A flicker of something. If he didn’t know better, he’d have thought it was a flicker of incomprehension. ‘We’ve met before
…’ she ventures.

‘On the beach,’ he says, the subtext of the statement so clear that she can’t fail to remember.

‘Ah, right,’ she says. Glances over her shoulder as though she’s expecting someone, then looks back at him again, with seeming
indifference. Playing her cards close to her chest. Fair enough. ‘I remember. And you were down at the town hall earlier.’

He feels satisfied. He knew she’d remember. ‘That’s right. That’s me.’

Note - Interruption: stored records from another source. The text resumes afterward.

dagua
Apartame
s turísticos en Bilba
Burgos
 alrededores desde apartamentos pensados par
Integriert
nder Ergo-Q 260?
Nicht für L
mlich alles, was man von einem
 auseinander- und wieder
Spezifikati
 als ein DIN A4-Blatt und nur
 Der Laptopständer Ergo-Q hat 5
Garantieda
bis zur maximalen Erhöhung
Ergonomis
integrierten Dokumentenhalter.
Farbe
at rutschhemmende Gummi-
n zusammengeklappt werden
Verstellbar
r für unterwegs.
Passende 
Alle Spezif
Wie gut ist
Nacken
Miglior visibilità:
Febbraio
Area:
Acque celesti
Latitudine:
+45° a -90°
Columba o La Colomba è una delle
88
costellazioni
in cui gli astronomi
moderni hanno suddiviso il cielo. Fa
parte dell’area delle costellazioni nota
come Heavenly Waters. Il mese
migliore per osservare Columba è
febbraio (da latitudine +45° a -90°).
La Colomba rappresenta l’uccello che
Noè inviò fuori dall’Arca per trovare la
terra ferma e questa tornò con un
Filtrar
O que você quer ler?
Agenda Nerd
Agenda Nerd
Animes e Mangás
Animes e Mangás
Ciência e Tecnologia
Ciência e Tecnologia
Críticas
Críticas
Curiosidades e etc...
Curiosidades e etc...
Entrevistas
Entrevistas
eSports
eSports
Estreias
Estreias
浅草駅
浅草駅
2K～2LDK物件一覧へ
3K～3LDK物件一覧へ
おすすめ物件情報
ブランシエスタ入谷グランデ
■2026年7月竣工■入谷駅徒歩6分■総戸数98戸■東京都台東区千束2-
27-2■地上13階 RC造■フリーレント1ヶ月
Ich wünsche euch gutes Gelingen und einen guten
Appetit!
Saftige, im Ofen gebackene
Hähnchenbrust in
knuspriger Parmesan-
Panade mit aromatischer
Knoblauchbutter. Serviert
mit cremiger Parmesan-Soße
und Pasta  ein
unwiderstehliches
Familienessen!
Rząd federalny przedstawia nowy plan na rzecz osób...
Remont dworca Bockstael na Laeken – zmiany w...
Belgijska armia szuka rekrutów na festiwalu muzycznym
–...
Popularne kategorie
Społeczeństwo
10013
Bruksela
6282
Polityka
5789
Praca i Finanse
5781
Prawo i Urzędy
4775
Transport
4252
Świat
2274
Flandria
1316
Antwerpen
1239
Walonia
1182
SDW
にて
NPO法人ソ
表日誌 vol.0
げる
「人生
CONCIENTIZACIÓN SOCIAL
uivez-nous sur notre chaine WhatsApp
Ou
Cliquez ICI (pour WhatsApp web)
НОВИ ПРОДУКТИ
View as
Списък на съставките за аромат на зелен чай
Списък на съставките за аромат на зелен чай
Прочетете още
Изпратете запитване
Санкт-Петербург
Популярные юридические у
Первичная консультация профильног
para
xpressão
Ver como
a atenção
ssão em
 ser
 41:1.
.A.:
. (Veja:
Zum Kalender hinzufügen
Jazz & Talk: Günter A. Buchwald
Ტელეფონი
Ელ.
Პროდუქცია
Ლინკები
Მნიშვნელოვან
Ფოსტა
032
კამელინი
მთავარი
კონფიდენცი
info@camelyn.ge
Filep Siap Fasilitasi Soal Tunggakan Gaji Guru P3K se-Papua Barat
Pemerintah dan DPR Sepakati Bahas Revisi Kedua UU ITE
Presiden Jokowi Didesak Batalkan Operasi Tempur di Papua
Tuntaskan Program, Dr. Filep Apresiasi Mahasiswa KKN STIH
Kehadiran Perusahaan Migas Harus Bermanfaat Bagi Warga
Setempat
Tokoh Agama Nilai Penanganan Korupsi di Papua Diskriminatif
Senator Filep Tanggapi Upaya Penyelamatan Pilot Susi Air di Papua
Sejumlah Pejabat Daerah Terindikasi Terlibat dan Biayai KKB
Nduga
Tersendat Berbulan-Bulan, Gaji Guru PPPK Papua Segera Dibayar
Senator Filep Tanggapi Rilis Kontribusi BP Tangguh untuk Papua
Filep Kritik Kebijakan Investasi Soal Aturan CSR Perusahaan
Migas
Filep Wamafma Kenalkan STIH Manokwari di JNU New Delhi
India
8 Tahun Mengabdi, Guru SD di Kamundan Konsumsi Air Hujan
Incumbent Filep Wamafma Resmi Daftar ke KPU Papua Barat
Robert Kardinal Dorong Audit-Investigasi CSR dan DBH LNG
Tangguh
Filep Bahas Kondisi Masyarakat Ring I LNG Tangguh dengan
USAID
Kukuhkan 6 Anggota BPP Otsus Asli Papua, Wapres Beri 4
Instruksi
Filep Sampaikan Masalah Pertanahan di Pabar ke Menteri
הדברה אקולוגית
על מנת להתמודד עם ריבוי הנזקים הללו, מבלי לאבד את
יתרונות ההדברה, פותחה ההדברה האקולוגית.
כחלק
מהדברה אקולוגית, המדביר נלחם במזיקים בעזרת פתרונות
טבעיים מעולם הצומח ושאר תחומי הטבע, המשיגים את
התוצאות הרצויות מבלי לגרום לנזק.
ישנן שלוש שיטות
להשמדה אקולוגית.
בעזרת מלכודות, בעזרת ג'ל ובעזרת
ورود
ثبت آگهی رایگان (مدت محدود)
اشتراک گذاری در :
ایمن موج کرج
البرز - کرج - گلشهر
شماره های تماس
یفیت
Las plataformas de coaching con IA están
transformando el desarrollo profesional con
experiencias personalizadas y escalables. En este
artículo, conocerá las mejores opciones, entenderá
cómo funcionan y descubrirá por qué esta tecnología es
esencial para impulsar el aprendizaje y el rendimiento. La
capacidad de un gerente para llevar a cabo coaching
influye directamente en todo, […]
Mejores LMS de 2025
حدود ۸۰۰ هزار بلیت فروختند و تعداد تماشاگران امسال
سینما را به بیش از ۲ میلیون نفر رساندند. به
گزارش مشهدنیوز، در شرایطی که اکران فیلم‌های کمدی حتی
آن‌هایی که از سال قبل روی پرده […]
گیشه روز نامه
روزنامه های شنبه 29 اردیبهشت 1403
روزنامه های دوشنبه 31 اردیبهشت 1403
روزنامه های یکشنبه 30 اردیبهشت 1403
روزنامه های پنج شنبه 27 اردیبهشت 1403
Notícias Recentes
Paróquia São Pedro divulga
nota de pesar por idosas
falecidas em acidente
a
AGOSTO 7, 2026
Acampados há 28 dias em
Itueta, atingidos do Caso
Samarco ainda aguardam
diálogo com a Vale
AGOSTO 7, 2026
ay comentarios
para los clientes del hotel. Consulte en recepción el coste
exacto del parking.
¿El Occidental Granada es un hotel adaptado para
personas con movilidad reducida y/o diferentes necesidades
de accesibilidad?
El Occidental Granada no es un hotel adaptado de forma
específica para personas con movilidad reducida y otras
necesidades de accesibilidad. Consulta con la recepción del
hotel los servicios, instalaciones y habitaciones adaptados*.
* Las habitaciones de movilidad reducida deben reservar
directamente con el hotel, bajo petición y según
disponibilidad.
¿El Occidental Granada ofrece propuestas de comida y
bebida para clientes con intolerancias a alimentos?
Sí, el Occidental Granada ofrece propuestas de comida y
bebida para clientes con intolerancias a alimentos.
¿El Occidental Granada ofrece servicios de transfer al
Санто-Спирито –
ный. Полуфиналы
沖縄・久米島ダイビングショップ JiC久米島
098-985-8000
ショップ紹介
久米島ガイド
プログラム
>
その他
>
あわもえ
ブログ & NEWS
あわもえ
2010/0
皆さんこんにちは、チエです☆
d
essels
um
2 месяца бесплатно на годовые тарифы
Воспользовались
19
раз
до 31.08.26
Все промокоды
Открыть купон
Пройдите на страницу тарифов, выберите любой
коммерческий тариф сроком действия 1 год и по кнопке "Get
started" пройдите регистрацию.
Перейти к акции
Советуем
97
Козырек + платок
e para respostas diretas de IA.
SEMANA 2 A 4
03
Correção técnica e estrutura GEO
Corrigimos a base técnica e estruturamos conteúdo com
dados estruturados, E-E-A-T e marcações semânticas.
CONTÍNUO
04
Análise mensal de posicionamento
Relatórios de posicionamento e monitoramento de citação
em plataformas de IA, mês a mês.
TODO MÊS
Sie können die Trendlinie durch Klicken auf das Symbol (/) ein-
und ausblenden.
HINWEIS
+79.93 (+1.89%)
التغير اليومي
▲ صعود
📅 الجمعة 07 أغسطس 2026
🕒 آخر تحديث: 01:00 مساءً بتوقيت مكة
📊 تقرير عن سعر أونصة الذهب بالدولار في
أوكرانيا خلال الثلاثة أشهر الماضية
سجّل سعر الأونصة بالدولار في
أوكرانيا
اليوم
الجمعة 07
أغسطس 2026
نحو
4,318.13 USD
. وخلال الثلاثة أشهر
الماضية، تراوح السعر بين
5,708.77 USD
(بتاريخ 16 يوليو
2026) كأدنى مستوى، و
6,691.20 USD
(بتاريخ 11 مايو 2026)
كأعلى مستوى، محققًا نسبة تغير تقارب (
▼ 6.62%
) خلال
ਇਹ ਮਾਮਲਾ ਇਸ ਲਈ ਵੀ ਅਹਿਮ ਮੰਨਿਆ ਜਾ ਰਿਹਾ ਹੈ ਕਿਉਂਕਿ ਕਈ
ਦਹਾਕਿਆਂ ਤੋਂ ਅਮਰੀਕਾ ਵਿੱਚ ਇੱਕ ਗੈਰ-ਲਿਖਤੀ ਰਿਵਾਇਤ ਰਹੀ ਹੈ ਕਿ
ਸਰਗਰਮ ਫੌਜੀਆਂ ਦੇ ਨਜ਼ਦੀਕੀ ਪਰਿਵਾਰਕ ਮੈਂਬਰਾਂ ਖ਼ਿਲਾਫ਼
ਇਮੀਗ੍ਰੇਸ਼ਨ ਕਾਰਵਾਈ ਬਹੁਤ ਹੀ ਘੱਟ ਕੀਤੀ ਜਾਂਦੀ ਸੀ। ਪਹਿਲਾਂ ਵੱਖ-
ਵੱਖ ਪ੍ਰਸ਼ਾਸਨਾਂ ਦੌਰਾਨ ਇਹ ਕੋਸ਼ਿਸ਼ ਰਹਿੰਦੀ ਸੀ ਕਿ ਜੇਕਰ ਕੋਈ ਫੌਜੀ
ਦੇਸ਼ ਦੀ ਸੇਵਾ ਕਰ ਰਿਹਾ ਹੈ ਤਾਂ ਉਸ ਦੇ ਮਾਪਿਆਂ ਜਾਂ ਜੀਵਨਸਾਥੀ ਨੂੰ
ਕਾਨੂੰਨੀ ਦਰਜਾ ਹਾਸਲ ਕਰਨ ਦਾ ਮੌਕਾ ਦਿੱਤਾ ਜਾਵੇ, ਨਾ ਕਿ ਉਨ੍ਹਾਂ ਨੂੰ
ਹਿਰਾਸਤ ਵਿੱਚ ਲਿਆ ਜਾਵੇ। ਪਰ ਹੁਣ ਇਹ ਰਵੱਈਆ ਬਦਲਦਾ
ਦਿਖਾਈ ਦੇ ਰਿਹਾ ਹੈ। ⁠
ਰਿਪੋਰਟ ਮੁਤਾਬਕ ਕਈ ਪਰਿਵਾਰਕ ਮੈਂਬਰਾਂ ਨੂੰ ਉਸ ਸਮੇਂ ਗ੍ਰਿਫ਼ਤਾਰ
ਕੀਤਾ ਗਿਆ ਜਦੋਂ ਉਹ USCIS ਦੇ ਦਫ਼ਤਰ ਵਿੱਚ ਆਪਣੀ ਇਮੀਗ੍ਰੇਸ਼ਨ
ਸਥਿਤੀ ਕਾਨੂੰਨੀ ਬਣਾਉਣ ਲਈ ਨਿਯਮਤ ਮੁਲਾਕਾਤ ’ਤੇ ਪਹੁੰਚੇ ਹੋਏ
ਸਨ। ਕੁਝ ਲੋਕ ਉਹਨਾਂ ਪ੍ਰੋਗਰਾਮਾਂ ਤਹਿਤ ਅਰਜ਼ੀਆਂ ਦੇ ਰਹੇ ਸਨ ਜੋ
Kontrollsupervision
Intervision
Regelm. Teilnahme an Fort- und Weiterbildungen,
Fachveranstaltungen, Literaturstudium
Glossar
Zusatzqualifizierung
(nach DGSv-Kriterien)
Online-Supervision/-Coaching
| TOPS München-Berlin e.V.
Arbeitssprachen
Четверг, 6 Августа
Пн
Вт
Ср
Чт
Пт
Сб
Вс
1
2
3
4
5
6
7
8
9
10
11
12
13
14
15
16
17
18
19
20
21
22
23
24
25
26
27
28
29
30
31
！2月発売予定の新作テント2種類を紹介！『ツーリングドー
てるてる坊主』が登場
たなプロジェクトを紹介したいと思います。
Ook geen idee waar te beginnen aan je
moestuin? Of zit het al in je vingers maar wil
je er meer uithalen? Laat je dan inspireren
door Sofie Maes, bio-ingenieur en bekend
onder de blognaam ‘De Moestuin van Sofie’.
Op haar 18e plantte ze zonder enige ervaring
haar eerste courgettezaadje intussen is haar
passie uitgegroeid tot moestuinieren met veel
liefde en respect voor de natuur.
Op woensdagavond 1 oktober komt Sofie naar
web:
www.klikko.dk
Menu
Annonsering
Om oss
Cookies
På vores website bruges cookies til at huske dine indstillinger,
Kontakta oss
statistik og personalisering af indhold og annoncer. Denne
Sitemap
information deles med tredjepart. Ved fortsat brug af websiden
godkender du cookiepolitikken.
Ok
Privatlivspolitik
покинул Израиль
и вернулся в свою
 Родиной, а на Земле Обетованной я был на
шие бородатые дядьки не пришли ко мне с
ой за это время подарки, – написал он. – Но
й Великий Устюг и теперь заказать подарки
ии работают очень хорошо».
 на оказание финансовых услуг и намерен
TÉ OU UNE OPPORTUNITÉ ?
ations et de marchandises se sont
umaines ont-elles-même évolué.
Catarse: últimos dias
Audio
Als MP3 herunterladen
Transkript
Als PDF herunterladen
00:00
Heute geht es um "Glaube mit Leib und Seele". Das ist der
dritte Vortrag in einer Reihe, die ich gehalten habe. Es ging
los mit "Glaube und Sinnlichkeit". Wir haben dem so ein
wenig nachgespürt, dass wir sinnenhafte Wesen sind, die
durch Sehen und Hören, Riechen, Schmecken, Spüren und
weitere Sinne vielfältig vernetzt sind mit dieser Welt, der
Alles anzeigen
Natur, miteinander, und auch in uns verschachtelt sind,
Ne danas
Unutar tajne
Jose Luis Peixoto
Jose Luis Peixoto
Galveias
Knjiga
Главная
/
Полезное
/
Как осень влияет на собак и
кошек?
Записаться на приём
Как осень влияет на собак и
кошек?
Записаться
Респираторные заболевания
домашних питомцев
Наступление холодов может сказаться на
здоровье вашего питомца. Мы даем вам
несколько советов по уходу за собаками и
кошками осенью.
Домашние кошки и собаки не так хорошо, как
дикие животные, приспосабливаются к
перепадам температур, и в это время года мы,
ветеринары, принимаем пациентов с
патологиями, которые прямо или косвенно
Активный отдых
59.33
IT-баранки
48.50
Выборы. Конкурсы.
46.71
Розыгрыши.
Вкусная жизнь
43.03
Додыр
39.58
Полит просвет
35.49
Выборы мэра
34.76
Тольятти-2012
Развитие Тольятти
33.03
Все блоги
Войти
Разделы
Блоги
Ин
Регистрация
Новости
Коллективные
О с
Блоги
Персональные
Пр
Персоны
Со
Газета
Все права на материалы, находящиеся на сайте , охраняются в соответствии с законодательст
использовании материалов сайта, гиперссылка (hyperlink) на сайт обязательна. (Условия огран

Kirsty feels increasingly vulnerable. It’s not that often you find yourself face to face with a green-inker, especially one
who seems to have been following you. ‘Mmm,’ she says, and tries to edge backwards again. She glances over her shoulder once
more, vainly hoping that someone will have noticed her plight, but, lost in the crowd, she and her unwanted companion don’t
exactly stand out. The bouncers have drifted to the other side of the dance floor and are watching, cross-armed, a couple
of lads square up to each other. The bar staff, sweating, never raise their eyes from the beer pumps, except to register the
features of their current customer in case they try to do a runner.